Bernarda Arias’s whole adult life has been devoted to serving others in her adopted hometown of Buffalo, NY, and across Western New York.

Born in the Dominican Republic, in a community where money was tight and everyone took care of each other, Arias and her family moved to New York City when she was a young girl. She moved to Buffalo to attend Buffalo State University, becoming the first person in her family to graduate from college.

While studying at Buff State, she pledged the Señoritas Latinas Unidas sorority. “Literacy and community service were a huge component in the sorority and there was a certain expectation that when you joined, you were to give back,” she says. Some 25 years later, Bernarda is still involved with her sorority, and she takes great pride in knowing each and every woman who has joined since she became a member. 

Bernarda now serves as one of the four directors in Roswell Park Comprehensive Cancer Center’s Community Outreach and Engagement team and is chair of the hospital’s Community Alliance to Reach, Empower and Sustain (CARES) Program. “My job is to support our communities on behalf of Roswell Park and serve not just as an ambassador but a bridge in our community and to be of service when we are needed,” she says. “In this role, I get to develop new partnerships while fostering the great ones that we already have in place.”

Taking care of her adopted hometown

While Buffalo has not always been her home, Bernarda has spent her professional life building strong relationships, first through her sorority and now at Roswell Park. She can be found at every fundraising and donation drive sponsored by the hospital, working tirelessly to help provide aid and support to people throughout the City of Good Neighbors. When parade season comes in the spring and summer, she can often be found driving Roswell Park’s float through crowded, celebratory streets, smiling brightly. 

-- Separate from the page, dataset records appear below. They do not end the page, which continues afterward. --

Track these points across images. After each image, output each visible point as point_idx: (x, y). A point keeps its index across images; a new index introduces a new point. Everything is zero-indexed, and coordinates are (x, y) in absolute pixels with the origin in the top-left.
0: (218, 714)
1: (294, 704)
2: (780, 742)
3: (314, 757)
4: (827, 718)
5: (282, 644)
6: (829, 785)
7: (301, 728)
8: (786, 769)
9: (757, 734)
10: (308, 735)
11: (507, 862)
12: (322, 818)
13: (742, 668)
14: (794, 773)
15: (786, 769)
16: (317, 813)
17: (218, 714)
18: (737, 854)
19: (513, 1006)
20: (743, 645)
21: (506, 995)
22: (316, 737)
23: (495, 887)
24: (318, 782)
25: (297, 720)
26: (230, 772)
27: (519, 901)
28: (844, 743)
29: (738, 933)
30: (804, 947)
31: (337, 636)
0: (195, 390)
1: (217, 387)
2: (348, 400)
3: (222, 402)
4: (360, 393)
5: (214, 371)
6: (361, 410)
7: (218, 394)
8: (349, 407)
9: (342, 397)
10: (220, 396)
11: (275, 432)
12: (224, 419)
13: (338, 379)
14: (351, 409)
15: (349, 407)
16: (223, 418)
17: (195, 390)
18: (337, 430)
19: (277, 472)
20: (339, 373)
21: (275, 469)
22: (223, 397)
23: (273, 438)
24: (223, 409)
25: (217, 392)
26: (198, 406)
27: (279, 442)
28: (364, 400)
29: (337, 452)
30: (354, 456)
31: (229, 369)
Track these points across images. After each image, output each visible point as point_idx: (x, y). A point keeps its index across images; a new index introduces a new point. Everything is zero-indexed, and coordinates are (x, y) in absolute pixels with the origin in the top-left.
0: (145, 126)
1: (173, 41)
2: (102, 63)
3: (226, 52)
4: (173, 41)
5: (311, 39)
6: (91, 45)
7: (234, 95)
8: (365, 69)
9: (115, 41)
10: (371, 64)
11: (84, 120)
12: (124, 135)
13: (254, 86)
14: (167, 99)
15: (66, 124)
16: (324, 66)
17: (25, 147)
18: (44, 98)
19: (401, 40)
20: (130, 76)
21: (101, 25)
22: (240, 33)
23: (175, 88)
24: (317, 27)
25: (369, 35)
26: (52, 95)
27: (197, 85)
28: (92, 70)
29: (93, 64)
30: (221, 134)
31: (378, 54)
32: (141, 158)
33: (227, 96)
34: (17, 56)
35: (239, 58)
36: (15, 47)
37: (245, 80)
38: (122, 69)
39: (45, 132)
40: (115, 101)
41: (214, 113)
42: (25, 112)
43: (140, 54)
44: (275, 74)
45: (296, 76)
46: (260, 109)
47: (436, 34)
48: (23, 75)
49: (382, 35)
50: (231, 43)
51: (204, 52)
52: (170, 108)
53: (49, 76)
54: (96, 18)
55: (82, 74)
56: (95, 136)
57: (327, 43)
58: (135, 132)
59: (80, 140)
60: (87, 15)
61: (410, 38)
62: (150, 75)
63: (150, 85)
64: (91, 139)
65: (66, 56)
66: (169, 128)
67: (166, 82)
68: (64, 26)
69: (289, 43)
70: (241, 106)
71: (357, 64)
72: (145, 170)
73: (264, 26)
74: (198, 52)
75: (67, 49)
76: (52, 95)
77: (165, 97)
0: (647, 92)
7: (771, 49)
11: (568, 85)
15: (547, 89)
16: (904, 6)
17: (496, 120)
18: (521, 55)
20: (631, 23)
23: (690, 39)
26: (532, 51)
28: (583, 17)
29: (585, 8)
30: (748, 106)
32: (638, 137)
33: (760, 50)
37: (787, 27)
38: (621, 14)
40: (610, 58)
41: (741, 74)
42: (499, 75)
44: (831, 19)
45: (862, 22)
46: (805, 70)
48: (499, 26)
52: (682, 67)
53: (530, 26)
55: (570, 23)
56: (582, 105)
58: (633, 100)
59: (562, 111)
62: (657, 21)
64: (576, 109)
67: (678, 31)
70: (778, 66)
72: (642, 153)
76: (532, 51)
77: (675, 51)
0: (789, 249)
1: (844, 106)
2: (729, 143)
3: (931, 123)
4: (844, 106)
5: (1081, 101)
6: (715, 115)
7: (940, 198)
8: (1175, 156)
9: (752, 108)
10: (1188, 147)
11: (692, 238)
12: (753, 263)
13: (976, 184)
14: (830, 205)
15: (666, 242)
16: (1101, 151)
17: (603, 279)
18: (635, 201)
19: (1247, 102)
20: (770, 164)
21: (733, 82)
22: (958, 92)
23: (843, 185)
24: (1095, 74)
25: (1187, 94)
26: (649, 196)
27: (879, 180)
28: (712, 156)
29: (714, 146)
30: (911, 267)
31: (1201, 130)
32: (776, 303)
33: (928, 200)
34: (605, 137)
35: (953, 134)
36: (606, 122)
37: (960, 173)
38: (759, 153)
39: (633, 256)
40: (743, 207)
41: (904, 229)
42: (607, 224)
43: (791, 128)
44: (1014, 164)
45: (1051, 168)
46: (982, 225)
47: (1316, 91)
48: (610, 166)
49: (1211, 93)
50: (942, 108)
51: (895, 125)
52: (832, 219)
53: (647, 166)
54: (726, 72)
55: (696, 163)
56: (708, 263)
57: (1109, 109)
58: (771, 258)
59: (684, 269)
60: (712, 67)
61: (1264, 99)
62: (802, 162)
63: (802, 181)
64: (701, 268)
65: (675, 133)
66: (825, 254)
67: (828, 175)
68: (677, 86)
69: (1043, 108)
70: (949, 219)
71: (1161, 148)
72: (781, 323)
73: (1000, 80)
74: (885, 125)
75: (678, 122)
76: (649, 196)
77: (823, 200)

Community outreach “means everything to me,” she says. “I love to help people, especially when that help is going to elevate their life. I know there is a lot of need in the community and that we might not be able to help everyone, but I live by this quote: ‘Helping one person might not change the world, but what matters most is that you can change the world for that one person.’”

In her position at Roswell Park, she’s making those differences one person at a time, every day. “What I love most about my job is the opportunity to improve the lives of individuals and communities,” Bernarda says. “I also get to meet other leaders doing amazing work and we get to connect on different things that we can do together to help others. I am so grateful to work for an organization that believes in helping others, which believes in being a good neighbor and is committed to growing our community.”

Leadership comes from service

Dedication to helping others doesn’t just start with people going through cancer treatment, she says. “If everyone really knew all that goes on at Roswell Park, they would not believe it! Through the CARES Program we have assisted so many not-for-profit organizations with resources and education to continue the great work they are doing in their individual communities, whether through education, sponsoring an event, food and toy drives, etc. Roswell Park is always there.

“Now we have opened a new Community Outreach and Engagement Center at 907 Michigan Avenue where we house our community outreach teams and have a community multipurpose room to host workshops, classes, trainings, meetings and events that provide community members with opportunities to connect, lead and promote health and wellness. This latest project can speak for itself as to how committed Roswell Park is as an organization to being there for our communities.” 

Bernarda says her life’s philosophy is “To be a leader, you must become a servant,” and she continues to stay true to that principle in her dedication to outreach.